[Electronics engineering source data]
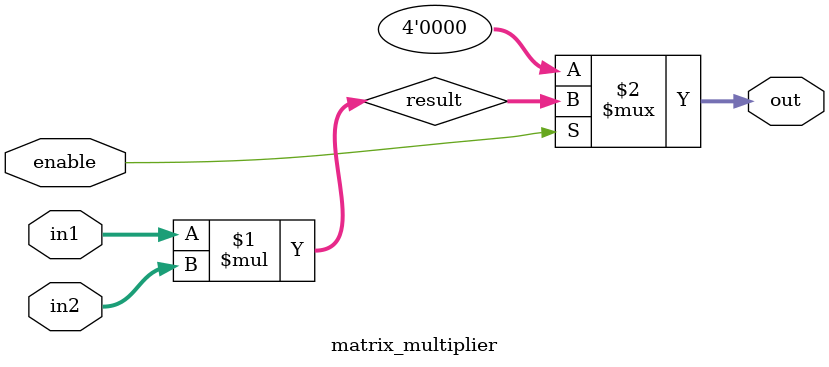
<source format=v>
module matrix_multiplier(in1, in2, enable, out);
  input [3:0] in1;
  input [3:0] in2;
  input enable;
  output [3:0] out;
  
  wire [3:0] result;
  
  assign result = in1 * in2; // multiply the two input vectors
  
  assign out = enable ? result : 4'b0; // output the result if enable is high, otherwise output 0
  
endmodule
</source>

---

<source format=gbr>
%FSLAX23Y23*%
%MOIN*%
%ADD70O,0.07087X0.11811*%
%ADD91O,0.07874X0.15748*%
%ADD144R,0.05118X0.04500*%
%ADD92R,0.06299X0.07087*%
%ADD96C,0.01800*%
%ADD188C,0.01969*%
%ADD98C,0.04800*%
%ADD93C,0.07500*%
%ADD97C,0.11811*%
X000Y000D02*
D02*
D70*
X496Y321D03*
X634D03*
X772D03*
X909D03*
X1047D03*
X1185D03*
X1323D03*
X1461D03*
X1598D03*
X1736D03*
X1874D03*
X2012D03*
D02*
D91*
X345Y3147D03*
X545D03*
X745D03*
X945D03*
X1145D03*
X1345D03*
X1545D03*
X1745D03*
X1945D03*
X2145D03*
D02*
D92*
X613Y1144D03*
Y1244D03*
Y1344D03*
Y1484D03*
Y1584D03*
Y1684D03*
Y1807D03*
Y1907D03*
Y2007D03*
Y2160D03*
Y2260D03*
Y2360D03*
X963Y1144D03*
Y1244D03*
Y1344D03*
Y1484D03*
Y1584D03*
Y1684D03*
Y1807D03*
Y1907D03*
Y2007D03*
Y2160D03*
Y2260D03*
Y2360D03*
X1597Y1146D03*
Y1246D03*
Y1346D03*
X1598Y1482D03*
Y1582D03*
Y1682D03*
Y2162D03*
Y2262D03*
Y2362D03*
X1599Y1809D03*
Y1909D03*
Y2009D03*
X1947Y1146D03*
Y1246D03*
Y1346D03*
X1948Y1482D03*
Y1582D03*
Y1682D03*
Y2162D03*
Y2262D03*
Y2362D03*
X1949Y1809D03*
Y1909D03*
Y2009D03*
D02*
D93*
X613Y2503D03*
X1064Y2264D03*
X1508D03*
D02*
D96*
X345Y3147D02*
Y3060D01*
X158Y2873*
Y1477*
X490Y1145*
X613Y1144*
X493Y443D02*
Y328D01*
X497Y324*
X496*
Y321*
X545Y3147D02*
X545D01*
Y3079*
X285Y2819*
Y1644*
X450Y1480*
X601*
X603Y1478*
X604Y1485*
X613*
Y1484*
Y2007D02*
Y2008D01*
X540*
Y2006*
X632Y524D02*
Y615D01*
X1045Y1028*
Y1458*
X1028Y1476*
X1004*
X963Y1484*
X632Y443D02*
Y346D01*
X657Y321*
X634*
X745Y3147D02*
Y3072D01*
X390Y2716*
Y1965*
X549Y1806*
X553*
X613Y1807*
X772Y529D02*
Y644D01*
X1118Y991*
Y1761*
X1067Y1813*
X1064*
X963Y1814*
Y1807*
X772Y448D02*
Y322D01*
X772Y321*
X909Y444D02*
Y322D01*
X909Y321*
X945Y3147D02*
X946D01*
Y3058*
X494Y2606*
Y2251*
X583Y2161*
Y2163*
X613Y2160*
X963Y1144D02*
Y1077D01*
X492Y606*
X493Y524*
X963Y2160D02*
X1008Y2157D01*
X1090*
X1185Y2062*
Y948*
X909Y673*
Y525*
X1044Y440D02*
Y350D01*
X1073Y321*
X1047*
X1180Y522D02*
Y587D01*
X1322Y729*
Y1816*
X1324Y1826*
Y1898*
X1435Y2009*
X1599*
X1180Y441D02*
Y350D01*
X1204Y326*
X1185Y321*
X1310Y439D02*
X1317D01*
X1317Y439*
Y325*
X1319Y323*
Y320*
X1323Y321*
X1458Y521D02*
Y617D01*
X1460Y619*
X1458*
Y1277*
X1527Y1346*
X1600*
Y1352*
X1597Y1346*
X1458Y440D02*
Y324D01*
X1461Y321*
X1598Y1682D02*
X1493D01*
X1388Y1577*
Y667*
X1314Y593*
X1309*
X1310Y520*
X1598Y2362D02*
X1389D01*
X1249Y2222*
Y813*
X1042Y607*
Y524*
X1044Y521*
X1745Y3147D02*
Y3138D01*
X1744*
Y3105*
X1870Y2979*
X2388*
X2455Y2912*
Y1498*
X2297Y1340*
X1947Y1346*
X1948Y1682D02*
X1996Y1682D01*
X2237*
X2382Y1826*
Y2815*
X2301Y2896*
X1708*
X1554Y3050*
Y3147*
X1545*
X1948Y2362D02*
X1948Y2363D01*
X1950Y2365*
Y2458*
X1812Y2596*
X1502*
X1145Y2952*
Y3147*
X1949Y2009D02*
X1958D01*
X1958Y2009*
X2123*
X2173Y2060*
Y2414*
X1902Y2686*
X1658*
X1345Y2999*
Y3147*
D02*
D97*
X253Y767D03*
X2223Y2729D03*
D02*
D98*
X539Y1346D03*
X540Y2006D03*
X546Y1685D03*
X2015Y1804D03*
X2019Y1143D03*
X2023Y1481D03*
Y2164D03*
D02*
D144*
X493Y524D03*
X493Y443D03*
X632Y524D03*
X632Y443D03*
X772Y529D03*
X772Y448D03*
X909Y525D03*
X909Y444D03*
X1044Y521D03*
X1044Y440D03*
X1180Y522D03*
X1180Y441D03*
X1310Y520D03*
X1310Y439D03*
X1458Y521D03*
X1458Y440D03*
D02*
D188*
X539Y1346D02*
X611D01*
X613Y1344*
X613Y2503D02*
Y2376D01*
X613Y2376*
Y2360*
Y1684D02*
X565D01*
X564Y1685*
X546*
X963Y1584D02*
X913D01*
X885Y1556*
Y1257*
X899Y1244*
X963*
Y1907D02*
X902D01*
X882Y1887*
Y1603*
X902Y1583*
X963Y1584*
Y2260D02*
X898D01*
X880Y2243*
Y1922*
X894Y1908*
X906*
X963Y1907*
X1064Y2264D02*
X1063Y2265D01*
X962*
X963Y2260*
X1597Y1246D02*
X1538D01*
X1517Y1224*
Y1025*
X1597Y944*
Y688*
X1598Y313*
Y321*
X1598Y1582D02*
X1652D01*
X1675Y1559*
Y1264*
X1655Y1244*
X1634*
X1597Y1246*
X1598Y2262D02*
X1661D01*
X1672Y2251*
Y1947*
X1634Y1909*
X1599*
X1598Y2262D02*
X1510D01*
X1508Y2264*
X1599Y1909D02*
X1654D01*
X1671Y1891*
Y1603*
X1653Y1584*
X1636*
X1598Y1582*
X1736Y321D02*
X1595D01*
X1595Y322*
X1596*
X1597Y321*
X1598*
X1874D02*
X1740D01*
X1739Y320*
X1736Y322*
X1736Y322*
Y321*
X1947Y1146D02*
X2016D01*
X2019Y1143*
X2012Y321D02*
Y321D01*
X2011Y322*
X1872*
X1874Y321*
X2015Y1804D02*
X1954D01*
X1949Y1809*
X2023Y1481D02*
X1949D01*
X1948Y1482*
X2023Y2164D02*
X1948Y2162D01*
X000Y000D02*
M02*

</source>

...

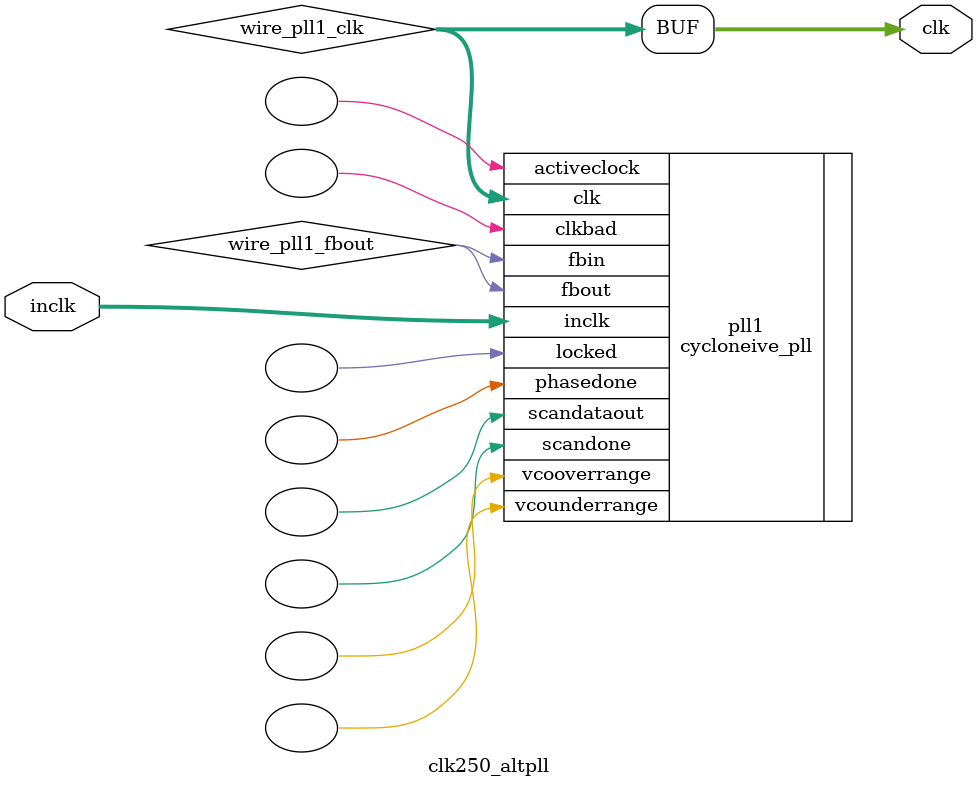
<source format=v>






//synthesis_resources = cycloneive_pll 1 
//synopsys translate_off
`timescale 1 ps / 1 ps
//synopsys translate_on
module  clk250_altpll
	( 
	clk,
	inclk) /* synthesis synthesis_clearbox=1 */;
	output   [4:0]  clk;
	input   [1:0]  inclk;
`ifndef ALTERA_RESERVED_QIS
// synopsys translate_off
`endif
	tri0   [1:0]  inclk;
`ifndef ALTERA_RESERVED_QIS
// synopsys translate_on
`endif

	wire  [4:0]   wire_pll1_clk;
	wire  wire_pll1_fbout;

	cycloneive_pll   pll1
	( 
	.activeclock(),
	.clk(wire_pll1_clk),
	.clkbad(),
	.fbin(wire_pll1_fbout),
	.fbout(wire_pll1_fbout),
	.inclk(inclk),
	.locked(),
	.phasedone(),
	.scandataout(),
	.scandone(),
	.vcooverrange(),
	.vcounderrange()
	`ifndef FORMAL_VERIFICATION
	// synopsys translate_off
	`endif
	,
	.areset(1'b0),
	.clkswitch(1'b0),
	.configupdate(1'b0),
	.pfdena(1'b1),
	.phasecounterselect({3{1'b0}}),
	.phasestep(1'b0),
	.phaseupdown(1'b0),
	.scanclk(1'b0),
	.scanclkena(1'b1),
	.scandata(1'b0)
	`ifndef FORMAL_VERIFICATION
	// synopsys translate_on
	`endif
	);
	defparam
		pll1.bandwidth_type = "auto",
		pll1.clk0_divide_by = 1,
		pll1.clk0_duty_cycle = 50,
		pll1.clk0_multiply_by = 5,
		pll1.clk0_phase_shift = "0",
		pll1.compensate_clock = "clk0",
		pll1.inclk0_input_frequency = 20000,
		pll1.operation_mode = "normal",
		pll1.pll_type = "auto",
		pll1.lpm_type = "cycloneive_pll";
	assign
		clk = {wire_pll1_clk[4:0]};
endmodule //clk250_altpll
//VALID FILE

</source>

▶ **What you need to do**:
Above are the records. Print exactly, and only, the lines from the line with "X493Y443D03*" to the line with "X1947Y1146D02*", both inclusive.

▶ **Completed exercise**:
X493Y443D03*
X632Y524D03*
X632Y443D03*
X772Y529D03*
X772Y448D03*
X909Y525D03*
X909Y444D03*
X1044Y521D03*
X1044Y440D03*
X1180Y522D03*
X1180Y441D03*
X1310Y520D03*
X1310Y439D03*
X1458Y521D03*
X1458Y440D03*
D02*
D188*
X539Y1346D02*
X611D01*
X613Y1344*
X613Y2503D02*
Y2376D01*
X613Y2376*
Y2360*
Y1684D02*
X565D01*
X564Y1685*
X546*
X963Y1584D02*
X913D01*
X885Y1556*
Y1257*
X899Y1244*
X963*
Y1907D02*
X902D01*
X882Y1887*
Y1603*
X902Y1583*
X963Y1584*
Y2260D02*
X898D01*
X880Y2243*
Y1922*
X894Y1908*
X906*
X963Y1907*
X1064Y2264D02*
X1063Y2265D01*
X962*
X963Y2260*
X1597Y1246D02*
X1538D01*
X1517Y1224*
Y1025*
X1597Y944*
Y688*
X1598Y313*
Y321*
X1598Y1582D02*
X1652D01*
X1675Y1559*
Y1264*
X1655Y1244*
X1634*
X1597Y1246*
X1598Y2262D02*
X1661D01*
X1672Y2251*
Y1947*
X1634Y1909*
X1599*
X1598Y2262D02*
X1510D01*
X1508Y2264*
X1599Y1909D02*
X1654D01*
X1671Y1891*
Y1603*
X1653Y1584*
X1636*
X1598Y1582*
X1736Y321D02*
X1595D01*
X1595Y322*
X1596*
X1597Y321*
X1598*
X1874D02*
X1740D01*
X1739Y320*
X1736Y322*
X1736Y322*
Y321*
X1947Y1146D02*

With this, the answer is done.